8 februari 2002
Eerste Kamer
Nr. C00/147HR
SB
Hoge Raad der Nederlanden
[Eiseres], wonende te [woonplaats],
advocaat: aanvankelijk mr. F.J. de Vries,
thans mr. F.H.A.M. Thunnissen,
1. [Verweerder 1],
2. [Verweerster 2],
beiden wonende te [woonplaats],
advocaat: mr. R.Th.R.F. Carli.
1. Het geding in feitelijke instanties
Eiseres tot cassatie - verder te noemen: [eiseres] - heeft bij exploit van 25 maart 1997 verweerders in cassatie - verder te noemen: [verweerder] c.s. - gedagvaard voor de Rechtbank te Alkmaar en gevorderd [verweerder] c.s. te veroordelen tot betaling van een schadevergoeding aan [eiseres] van ƒ 28.900,-- vermeerderd met de wettelijke rente vanaf de dag der dagvaarding tot die der volledige betaling.

════════

Opdrachten |
**1.** Kloppen de volgende beweringen volgens de tekst over de zaak bij de Hoge Raad? (a) De verweerders werden gedagvaard bij exploit van 25 maart 1997. (b) De verweerders moesten verschijnen voor de Rechtbank te Amsterdam. (c) Mr. R.Th.R.F. Carli trad op als advocaat van de verweerders. Antwoord per bewering met ja of nee en citeer de woorden uit de tekst die de doorslag geven.
**2.** Schrijf een vervolg op de tekst over de zaak bij de Hoge Raad, te beginnen na de laatste zin.

Vastgelegde gegevens |
════════

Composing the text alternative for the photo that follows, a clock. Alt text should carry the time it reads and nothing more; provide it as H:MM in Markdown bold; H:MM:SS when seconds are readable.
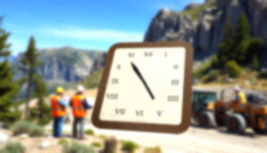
**4:54**
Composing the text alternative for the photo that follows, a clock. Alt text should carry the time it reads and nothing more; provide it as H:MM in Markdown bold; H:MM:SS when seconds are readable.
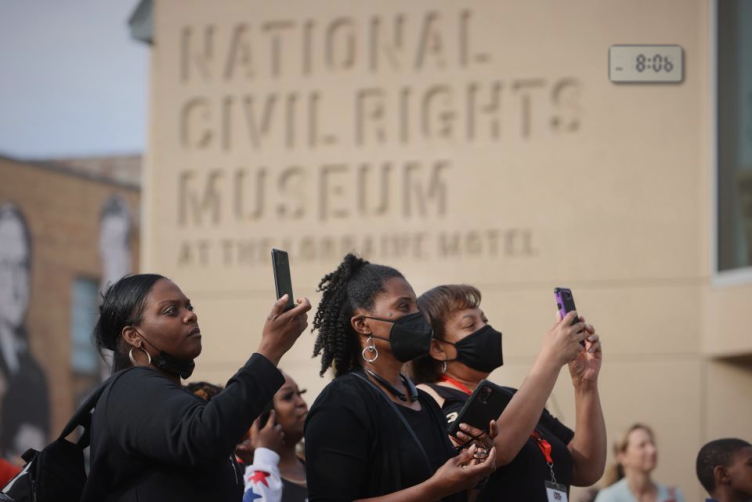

════════

Antwoorden |
**1.**
(a) Ja: "heeft bij exploit van 25 maart 1997 verweerders in cassatie - verder te noemen: [verweerder] c.s. - gedagvaard"
(b) Nee: "gedagvaard voor de Rechtbank te Alkmaar"
(c) Ja: "advocaat: mr. R.Th.R.F. Carli."

**2.**
[Verweerder] c.s. hebben de vordering bestreden en in reconventie, na wijziging van eis, gevorderd:
1. te verklaren voor recht dat het namens [eiseres] onder notaris mr. R.H.M. van Baal te Krommenie gelegde beslag onrechtmatig is;
2. [eiseres] te veroordelen aan [verweerder] c.s. te voldoen de somma van ƒ 6.149,91, te vermeerderen met de wettelijke rente over dit bedrag vanaf 13 november 1997 tot aan de dag der algehele voldoening.
De Rechtbank heeft bij vonnis van 20 augustus 1998 de vordering in conventie afgewezen en de vordering in reconventie toegewezen.
Tegen dit vonnis heeft [eiseres] hoger beroep ingesteld bij het Gerechtshof te Amsterdam. In hoger beroep heeft [eiseres] haar eis vermeerderd en tevens de betaling gevorderd van een bedrag van ƒ 9.845,21, te vermeerderen met de wettelijke rente vanaf 7 januari 1999 tot die der volledige betaling.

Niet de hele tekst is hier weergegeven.